━━━ Data for analysis ━━━

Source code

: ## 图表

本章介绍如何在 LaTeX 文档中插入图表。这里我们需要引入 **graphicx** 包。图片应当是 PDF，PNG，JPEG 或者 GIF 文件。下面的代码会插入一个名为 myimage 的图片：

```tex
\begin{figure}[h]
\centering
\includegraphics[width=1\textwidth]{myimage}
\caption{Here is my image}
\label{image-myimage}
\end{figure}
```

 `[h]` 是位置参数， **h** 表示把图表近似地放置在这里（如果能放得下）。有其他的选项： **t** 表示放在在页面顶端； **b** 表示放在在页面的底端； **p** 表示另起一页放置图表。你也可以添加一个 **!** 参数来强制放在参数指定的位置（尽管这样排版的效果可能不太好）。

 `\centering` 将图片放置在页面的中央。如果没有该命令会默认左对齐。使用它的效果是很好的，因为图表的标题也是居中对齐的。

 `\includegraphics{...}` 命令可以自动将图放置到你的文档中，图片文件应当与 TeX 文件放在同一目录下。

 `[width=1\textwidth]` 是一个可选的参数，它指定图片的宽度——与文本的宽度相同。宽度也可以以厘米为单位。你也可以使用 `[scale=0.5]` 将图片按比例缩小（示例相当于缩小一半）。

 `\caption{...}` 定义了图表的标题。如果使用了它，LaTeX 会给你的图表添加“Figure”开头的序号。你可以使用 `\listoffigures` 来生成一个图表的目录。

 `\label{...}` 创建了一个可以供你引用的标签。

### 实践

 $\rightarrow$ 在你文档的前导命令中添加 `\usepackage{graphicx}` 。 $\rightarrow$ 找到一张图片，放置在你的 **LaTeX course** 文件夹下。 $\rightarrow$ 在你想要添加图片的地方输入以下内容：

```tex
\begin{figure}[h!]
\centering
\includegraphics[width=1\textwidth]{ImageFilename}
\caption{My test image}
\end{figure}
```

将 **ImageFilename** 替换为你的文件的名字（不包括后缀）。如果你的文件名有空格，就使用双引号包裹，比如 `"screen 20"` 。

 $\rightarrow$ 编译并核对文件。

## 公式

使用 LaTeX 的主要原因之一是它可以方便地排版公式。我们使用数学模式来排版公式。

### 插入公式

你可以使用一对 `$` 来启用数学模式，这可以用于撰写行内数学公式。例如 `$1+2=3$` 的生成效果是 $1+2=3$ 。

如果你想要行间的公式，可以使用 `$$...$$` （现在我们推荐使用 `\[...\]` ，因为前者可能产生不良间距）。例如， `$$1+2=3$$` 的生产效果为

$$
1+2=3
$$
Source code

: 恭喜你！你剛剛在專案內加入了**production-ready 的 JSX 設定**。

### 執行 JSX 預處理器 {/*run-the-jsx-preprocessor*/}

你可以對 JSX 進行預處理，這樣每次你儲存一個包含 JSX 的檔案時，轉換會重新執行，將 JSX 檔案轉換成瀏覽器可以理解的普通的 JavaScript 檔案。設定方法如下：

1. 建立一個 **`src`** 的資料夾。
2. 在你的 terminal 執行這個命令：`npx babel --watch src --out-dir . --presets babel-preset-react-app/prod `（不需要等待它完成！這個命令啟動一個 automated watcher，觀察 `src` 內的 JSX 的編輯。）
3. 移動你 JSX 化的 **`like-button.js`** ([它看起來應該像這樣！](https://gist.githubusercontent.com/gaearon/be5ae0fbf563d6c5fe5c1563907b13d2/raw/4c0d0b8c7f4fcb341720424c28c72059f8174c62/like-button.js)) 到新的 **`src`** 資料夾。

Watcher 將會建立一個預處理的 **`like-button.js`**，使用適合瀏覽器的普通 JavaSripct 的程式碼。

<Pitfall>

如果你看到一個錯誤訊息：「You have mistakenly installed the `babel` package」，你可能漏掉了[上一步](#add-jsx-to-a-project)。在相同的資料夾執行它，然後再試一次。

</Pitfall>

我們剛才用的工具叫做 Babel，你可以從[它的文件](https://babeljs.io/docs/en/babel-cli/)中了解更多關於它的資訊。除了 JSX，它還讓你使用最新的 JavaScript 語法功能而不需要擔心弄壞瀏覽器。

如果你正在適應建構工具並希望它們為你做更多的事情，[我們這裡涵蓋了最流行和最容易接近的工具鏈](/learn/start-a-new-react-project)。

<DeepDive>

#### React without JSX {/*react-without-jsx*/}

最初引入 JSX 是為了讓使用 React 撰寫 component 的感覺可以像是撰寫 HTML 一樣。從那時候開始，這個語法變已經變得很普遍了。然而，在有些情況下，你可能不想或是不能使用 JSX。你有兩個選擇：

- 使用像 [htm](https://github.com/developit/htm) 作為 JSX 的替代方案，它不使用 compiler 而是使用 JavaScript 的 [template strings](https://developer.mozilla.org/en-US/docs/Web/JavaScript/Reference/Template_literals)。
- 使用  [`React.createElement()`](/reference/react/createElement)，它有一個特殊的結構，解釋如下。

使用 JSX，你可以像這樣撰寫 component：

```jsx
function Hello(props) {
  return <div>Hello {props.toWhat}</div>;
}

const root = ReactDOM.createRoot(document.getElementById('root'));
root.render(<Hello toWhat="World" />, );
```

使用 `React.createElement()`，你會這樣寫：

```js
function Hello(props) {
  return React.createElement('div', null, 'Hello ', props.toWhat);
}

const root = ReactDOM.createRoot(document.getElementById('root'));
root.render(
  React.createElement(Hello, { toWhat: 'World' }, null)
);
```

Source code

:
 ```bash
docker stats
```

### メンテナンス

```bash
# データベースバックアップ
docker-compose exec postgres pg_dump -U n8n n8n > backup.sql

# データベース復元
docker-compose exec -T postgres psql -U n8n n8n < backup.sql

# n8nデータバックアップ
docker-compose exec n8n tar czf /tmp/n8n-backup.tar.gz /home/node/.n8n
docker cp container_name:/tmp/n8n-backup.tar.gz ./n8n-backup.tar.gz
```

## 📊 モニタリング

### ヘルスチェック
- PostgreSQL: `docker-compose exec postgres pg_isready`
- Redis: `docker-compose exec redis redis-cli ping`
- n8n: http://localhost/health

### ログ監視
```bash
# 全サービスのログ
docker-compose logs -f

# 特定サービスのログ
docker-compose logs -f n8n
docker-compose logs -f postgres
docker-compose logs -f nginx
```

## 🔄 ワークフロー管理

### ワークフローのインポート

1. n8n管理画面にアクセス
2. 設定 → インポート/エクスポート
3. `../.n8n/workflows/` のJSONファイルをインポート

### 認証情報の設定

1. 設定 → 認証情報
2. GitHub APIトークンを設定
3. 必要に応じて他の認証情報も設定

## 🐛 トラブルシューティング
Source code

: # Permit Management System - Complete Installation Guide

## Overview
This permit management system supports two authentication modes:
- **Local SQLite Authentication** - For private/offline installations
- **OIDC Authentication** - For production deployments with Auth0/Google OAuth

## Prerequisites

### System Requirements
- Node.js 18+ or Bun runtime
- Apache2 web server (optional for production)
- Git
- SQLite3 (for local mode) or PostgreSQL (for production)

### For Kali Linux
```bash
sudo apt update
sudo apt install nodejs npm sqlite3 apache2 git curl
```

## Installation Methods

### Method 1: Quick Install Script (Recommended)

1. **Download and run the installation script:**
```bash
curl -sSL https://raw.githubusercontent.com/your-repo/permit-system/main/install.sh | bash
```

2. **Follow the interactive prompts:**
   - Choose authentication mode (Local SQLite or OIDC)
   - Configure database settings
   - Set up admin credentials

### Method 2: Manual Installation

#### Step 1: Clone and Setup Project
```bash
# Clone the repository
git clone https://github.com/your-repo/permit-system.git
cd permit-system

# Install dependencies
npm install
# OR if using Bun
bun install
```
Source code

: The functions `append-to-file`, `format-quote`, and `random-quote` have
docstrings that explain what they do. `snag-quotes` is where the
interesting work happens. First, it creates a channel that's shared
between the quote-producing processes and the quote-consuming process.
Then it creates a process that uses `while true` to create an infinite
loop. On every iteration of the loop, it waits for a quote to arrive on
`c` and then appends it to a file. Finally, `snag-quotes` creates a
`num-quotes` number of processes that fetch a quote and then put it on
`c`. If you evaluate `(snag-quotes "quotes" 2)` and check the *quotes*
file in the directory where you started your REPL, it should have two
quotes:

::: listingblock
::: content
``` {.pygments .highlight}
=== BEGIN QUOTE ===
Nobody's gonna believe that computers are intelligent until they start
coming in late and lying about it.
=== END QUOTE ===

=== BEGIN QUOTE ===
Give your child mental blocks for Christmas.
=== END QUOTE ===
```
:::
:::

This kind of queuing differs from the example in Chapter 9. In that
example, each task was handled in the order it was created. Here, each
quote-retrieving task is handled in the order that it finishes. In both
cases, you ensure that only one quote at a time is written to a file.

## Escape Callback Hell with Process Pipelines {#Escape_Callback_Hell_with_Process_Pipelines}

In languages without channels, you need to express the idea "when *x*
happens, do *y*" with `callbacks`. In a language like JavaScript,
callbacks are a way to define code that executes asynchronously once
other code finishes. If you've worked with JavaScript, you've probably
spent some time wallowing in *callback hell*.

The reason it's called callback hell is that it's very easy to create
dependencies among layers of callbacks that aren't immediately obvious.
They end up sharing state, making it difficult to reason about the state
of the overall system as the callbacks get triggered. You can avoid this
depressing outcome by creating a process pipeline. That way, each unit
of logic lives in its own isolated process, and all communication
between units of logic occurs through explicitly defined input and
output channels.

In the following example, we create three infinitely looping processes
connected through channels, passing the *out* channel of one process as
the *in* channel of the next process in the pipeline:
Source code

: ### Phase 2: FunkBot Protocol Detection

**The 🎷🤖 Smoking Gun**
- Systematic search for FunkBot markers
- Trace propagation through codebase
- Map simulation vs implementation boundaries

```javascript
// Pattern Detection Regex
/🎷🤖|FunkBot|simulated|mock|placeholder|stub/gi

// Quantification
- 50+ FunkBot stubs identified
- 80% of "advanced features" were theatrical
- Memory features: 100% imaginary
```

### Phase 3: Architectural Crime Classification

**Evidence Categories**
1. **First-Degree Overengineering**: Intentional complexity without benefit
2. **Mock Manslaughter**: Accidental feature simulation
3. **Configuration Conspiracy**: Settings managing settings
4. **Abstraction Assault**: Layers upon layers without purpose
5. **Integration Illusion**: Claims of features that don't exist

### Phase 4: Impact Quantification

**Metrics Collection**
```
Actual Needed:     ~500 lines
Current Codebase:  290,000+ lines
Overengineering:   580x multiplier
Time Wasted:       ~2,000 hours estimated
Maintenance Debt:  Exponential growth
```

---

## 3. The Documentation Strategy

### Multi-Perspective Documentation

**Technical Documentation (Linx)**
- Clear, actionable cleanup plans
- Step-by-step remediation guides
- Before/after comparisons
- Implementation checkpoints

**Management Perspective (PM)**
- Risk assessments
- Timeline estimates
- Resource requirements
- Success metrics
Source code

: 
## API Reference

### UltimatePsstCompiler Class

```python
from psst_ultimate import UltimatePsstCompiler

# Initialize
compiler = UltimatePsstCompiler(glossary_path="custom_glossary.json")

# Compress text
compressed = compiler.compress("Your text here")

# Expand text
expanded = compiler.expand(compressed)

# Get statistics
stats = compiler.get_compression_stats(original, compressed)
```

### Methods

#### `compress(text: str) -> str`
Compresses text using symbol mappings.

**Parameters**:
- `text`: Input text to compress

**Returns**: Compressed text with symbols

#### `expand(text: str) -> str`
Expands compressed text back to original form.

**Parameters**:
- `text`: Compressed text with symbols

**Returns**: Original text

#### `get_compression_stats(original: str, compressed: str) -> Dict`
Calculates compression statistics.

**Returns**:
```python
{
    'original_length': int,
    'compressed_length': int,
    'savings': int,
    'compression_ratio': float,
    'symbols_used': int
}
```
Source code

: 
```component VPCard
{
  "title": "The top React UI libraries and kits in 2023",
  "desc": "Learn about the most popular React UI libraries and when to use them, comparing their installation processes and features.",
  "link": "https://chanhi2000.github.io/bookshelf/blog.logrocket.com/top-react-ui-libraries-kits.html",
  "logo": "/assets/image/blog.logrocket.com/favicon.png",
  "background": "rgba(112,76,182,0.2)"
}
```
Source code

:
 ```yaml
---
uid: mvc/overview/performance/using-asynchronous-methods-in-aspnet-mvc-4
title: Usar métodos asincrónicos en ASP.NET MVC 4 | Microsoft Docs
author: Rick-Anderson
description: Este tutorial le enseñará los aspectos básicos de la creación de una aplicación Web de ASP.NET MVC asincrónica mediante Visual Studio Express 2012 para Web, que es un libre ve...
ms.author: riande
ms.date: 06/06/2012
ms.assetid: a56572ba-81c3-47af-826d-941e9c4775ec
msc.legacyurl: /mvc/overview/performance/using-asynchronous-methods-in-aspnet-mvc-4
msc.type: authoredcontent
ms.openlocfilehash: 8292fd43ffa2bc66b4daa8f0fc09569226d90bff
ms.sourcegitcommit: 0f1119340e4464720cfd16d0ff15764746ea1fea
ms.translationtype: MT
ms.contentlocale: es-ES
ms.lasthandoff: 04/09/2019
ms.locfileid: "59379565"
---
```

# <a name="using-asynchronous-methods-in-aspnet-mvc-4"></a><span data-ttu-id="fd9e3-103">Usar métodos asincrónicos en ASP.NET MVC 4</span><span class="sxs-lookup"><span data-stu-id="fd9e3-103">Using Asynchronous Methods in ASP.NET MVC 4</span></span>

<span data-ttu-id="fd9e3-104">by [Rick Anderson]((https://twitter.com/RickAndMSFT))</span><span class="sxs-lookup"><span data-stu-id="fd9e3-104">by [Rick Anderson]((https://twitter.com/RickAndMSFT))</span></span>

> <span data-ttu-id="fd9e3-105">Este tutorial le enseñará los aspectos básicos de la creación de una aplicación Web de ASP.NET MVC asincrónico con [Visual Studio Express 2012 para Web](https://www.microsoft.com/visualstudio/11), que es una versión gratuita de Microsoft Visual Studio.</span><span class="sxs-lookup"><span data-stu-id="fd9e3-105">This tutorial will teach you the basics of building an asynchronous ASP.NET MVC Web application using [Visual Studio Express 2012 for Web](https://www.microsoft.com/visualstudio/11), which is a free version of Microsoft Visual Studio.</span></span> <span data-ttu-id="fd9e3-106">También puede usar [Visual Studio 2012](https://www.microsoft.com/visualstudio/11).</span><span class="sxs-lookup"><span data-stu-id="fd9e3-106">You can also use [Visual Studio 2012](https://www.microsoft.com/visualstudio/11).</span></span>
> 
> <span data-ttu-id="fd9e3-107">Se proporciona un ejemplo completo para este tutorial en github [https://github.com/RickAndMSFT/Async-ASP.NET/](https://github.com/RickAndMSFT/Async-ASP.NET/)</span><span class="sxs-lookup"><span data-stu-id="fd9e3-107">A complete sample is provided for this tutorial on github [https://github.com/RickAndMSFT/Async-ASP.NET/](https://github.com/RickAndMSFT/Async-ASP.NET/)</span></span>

━━━

Exercise: Word for word, output the lines of the data from its first line through the line where "### 執行 JSX 預處理器" appears, and stop there.

Solution for this problem:
Source code

: ## 图表

本章介绍如何在 LaTeX 文档中插入图表。这里我们需要引入 **graphicx** 包。图片应当是 PDF，PNG，JPEG 或者 GIF 文件。下面的代码会插入一个名为 myimage 的图片：

```tex
\begin{figure}[h]
\centering
\includegraphics[width=1\textwidth]{myimage}
\caption{Here is my image}
\label{image-myimage}
\end{figure}
```

 `[h]` 是位置参数， **h** 表示把图表近似地放置在这里（如果能放得下）。有其他的选项： **t** 表示放在在页面顶端； **b** 表示放在在页面的底端； **p** 表示另起一页放置图表。你也可以添加一个 **!** 参数来强制放在参数指定的位置（尽管这样排版的效果可能不太好）。

 `\centering` 将图片放置在页面的中央。如果没有该命令会默认左对齐。使用它的效果是很好的，因为图表的标题也是居中对齐的。

 `\includegraphics{...}` 命令可以自动将图放置到你的文档中，图片文件应当与 TeX 文件放在同一目录下。

 `[width=1\textwidth]` 是一个可选的参数，它指定图片的宽度——与文本的宽度相同。宽度也可以以厘米为单位。你也可以使用 `[scale=0.5]` 将图片按比例缩小（示例相当于缩小一半）。

 `\caption{...}` 定义了图表的标题。如果使用了它，LaTeX 会给你的图表添加“Figure”开头的序号。你可以使用 `\listoffigures` 来生成一个图表的目录。

 `\label{...}` 创建了一个可以供你引用的标签。

### 实践

 $\rightarrow$ 在你文档的前导命令中添加 `\usepackage{graphicx}` 。 $\rightarrow$ 找到一张图片，放置在你的 **LaTeX course** 文件夹下。 $\rightarrow$ 在你想要添加图片的地方输入以下内容：

```tex
\begin{figure}[h!]
\centering
\includegraphics[width=1\textwidth]{ImageFilename}
\caption{My test image}
\end{figure}
```

将 **ImageFilename** 替换为你的文件的名字（不包括后缀）。如果你的文件名有空格，就使用双引号包裹，比如 `"screen 20"` 。

 $\rightarrow$ 编译并核对文件。

## 公式

使用 LaTeX 的主要原因之一是它可以方便地排版公式。我们使用数学模式来排版公式。

### 插入公式

你可以使用一对 `$` 来启用数学模式，这可以用于撰写行内数学公式。例如 `$1+2=3$` 的生成效果是 $1+2=3$ 。

如果你想要行间的公式，可以使用 `$$...$$` （现在我们推荐使用 `\[...\]` ，因为前者可能产生不良间距）。例如， `$$1+2=3$$` 的生产效果为

$$
1+2=3
$$
Source code

: 恭喜你！你剛剛在專案內加入了**production-ready 的 JSX 設定**。

### 執行 JSX 預處理器 {/*run-the-jsx-preprocessor*/}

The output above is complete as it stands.